A DNS leak happens when your device sends DNS queries outside of the secure tunnel provided by your VPN or proxy. Even if your traffic appears to be encrypted, the DNS resolver your operating system uses may still reveal the sites you visit to your ISP. A DNS leak test verifies which DNS resolvers your machine is actually talking to.

How does this DNS leak test work?

When you start the test, we generate a unique random session and ask your browser to resolve several one-time subdomains of a zone we run authoritatively. Our DNS server records which recursive resolvers (by source IP) ultimately forward those queries to us. Since every subdomain is random, DNS caching cannot hide a resolver from the test.

What does it mean if I see my ISP's DNS in the results while using a VPN?

If you are connected to a VPN but one or more of the resolvers detected in the test belong to your ISP, your VPN is leaking DNS. That means websites you visit can be observed by your ISP even though your IP appears to be hidden. Reconfiguring the VPN to push its own DNS or enabling its built-in leak protection usually fixes this.
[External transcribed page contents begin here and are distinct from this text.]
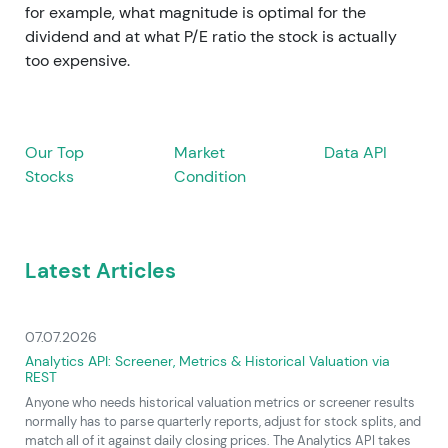
for example, what magnitude is optimal for the
dividend and at what P/E ratio the stock is actually
too expensive.
Our Top
Market
Data API
Stocks
Condition
Latest Articles
07.07.2026
Analytics API: Screener, Metrics & Historical Valuation via
REST
Anyone who needs historical valuation metrics or screener results
normally has to parse quarterly reports, adjust for stock splits, and
match all of it against daily closing prices. The Analytics API takes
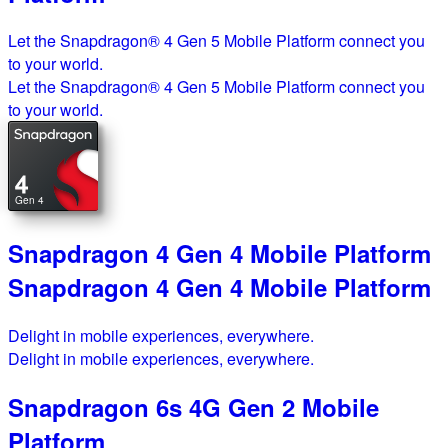
Let the Snapdragon® 4 Gen 5 Mobile Platform connect you
to your world.
Let the Snapdragon® 4 Gen 5 Mobile Platform connect you
to your world.
4
Gen 4
Snapdragon 4 Gen 4 Mobile Platform
Snapdragon 4 Gen 4 Mobile Platform
Delight in mobile experiences, everywhere.
Delight in mobile experiences, everywhere.
Snapdragon 6s 4G Gen 2 Mobile
Platform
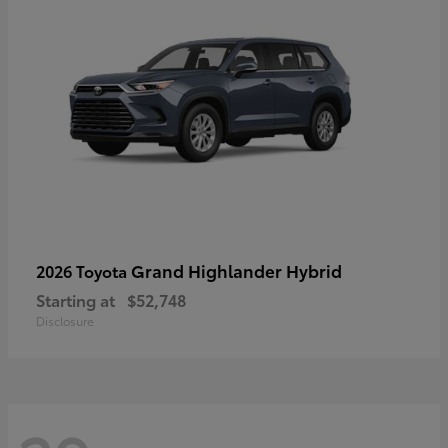
Grand Highlander Hybrid
2026 Toyota
Starting at
$52,748
Disclosure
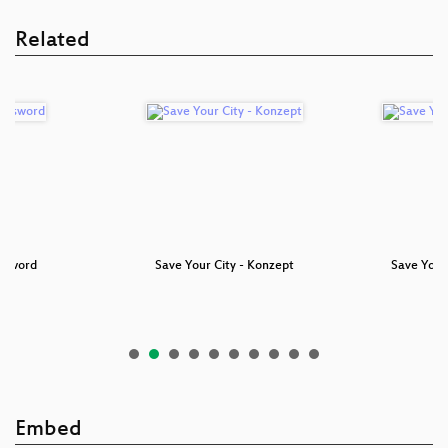
Related
ssword
Save Your City - Konzept
Save Your 
Embed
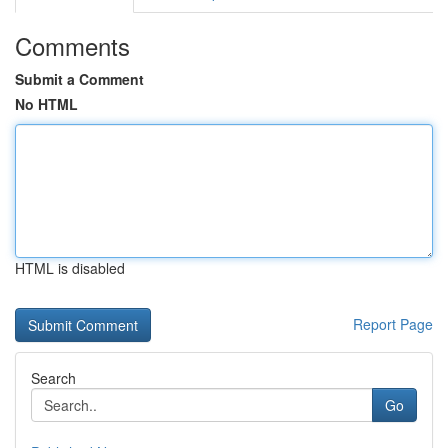
Comments
Submit a Comment
No HTML
HTML is disabled
Report Page
Search
Go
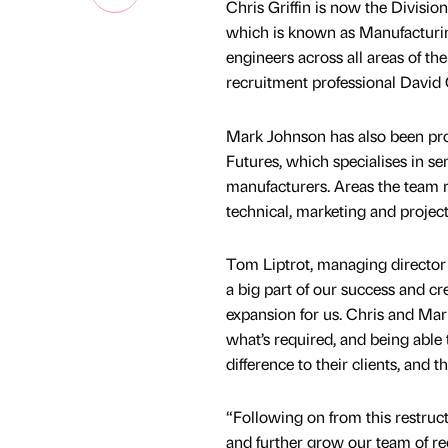
Chris Griffin is now the Divisi
which is known as Manufacturin
engineers across all areas of th
recruitment professional David C
Mark Johnson has also been pro
Futures, which specialises in s
manufacturers. Areas the team r
technical, marketing and proje
Tom Liptrot, managing director 
a big part of our success and cr
expansion for us. Chris and Mar
what’s required, and being able
difference to their clients, and
“Following on from this restru
and further grow our team of re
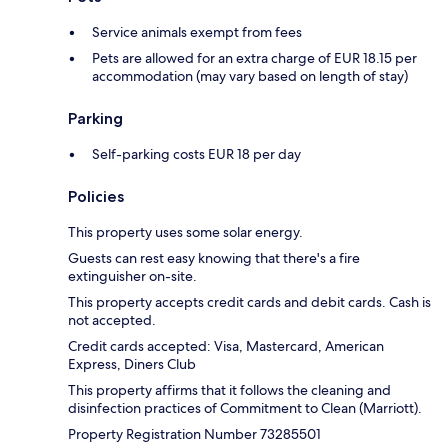
Service animals exempt from fees
Pets are allowed for an extra charge of EUR 18.15 per
accommodation (may vary based on length of stay)
Parking
Self-parking costs EUR 18 per day
Policies
This property uses some solar energy.
Guests can rest easy knowing that there's a fire
extinguisher on-site.
This property accepts credit cards and debit cards. Cash is
not accepted.
Credit cards accepted: Visa, Mastercard, American
Express, Diners Club
This property affirms that it follows the cleaning and
disinfection practices of Commitment to Clean (Marriott).
Property Registration Number 73285501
Why does the test sometimes show no resolvers at all?

If your browser is using Secure DNS (DNS-over-HTTPS) — a feature built into Chrome, Firefox and some other browsers — DNS queries are sent directly to the browser's DoH provider and bypass the operating system entirely. In that case our authoritative server never sees them. Disable browser-level Secure DNS to measure your real system/VPN resolver.

Does this test work with IPv6?

Yes. The test works over IPv4 and IPv6 depending on which protocol your resolver uses to reach our authoritative server. Either way, we record the source IP and show it in the results.

Is it safe to run the test repeatedly?

Yes. The test only triggers harmless DNS lookups for random subdomains we control. It does not transmit any sensitive data, and the results of each run are isolated to a short-lived session that expires automatically.